They’re bugged out in Radnor

The good denizens out on the Main Line are bugged these days.

They’re furiously swatting away an unusually heavy infestation of mosquitoes.

And they’re equally bugged by the state’s attempt to eradicate the problem.

Citing the need to thin the skeeter population, the state announced plans Monday night to do some aerial spraying, a new twist in their war on the critters that are tied to West Nile Virus. For the most part the state Department of Environmental Protection has dispatched teams on the ground to attack the problem.

That didn’t seem to be working. Record numbers of mosquitoes have been detected in the region this summer. So they announced plans to take to the air to attack the problem. Word came Monday night.

The spraying was scheduled for Tuesday night, just about 24 hours later.

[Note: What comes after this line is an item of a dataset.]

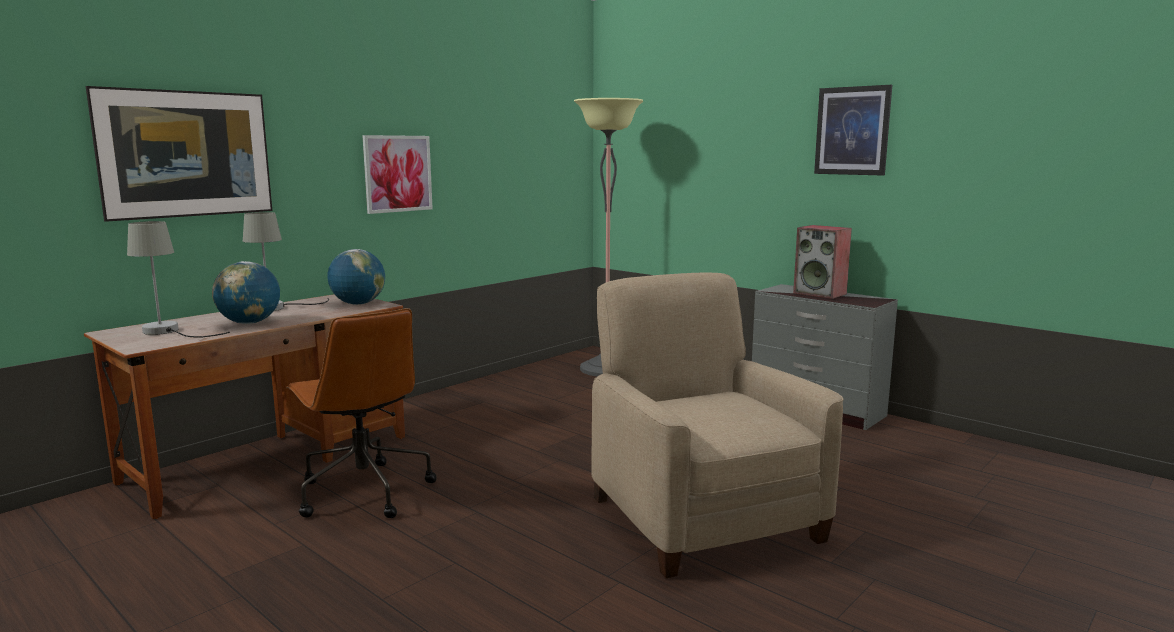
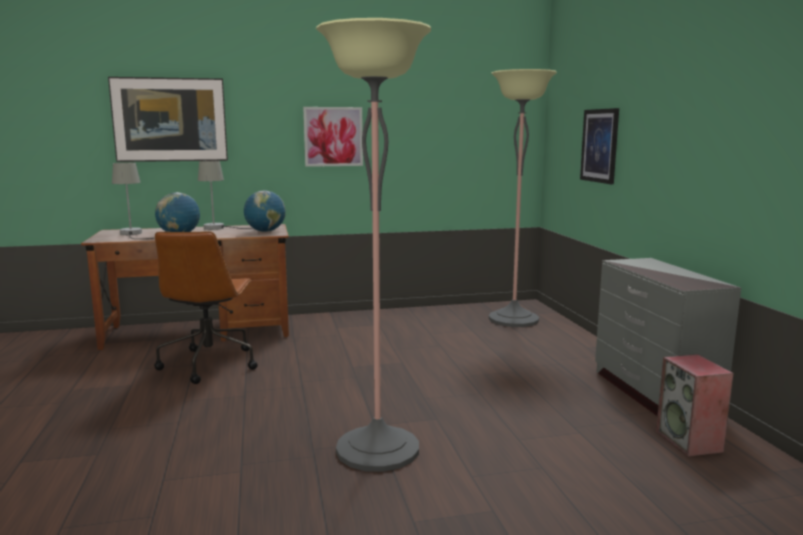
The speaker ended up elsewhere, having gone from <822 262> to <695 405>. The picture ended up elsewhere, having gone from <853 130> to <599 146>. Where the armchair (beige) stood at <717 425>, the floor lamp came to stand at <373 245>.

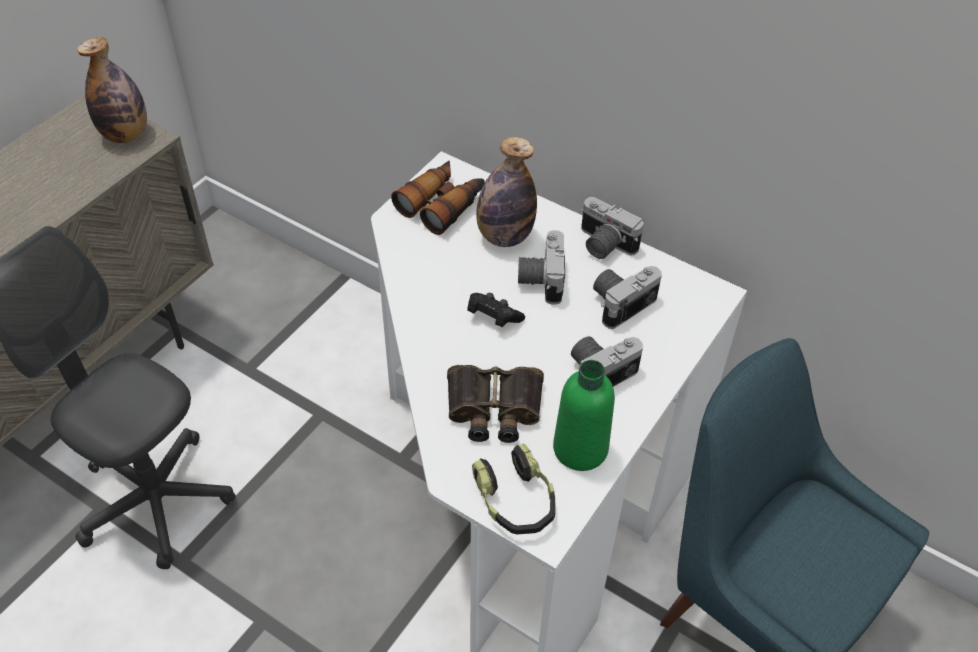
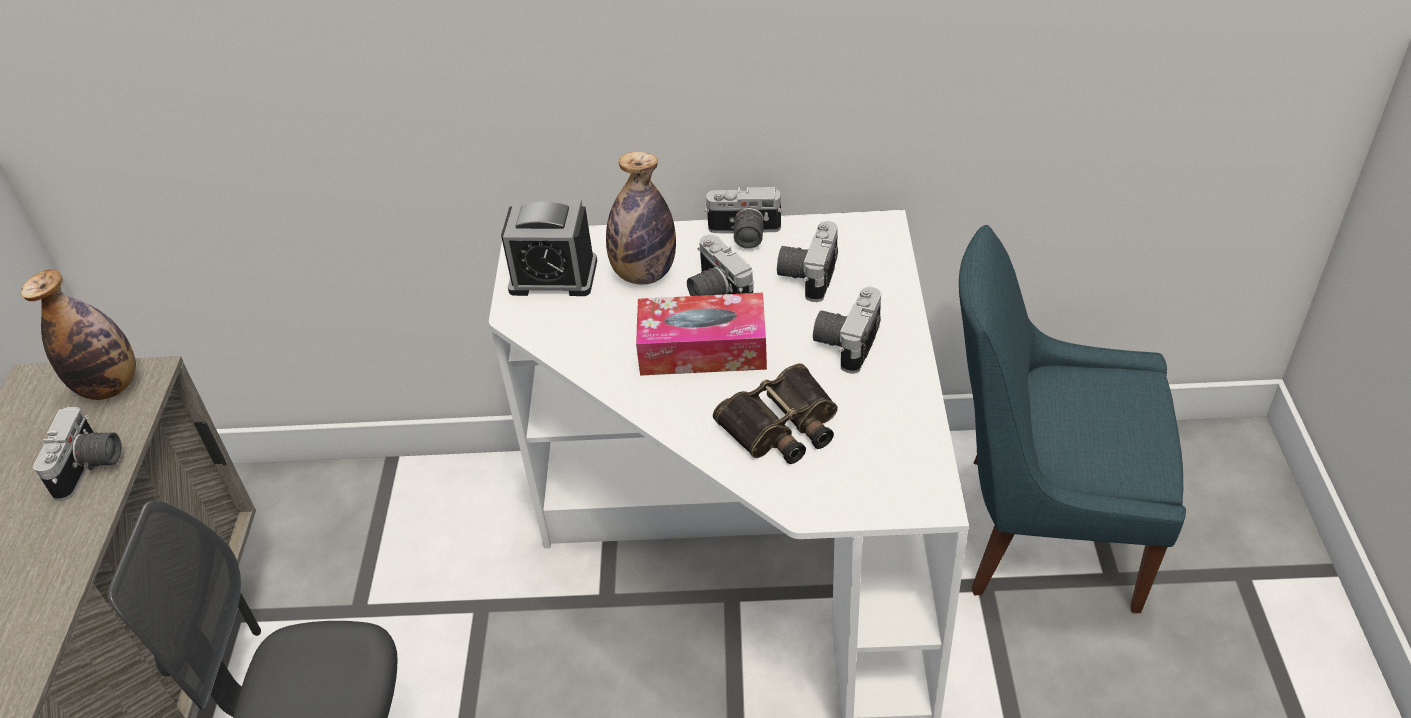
The second view lost the headphones at <514 489>. The second view lost the bottle (green) at <584 415>. The second view gained the photo camera at <77 454>. Where the binoculars stood at <438 197>, the alarm clock came to stand at <549 247>. Where the game controller (black) stood at <496 310>, the tissue box came to stand at <701 334>.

Radnor residents were not especially happy, either with the idea of spraying by air, or at what they say was the lack of proper notice they received.

Township officials, besieged by complaints from the public, actually went to court in an attempt to block the aerial plan. They lost, with a Commonwealth Court judge issuing a one-line ruling rejecting their claim late Wednesday afternoon.

The aerial spraying to attack the burgeoning mosquito population detected in the region was expected to go on as planned last night.

Some outdoor activities were canceled, despite state assurances that the spraying posed no danger to residents. It probably didn’t help that the initial advisory urged pregnant women and children to avoid exposure.

It is believed that 52,000 acres in Delaware and Montgomery counties were treated with a fine mist of the chemical resmerthrin.

Let’s hope it KO’d those pesky mosquitoes.

Easing residents concerns about the program, and the way it was implemented, might be a little harder to do.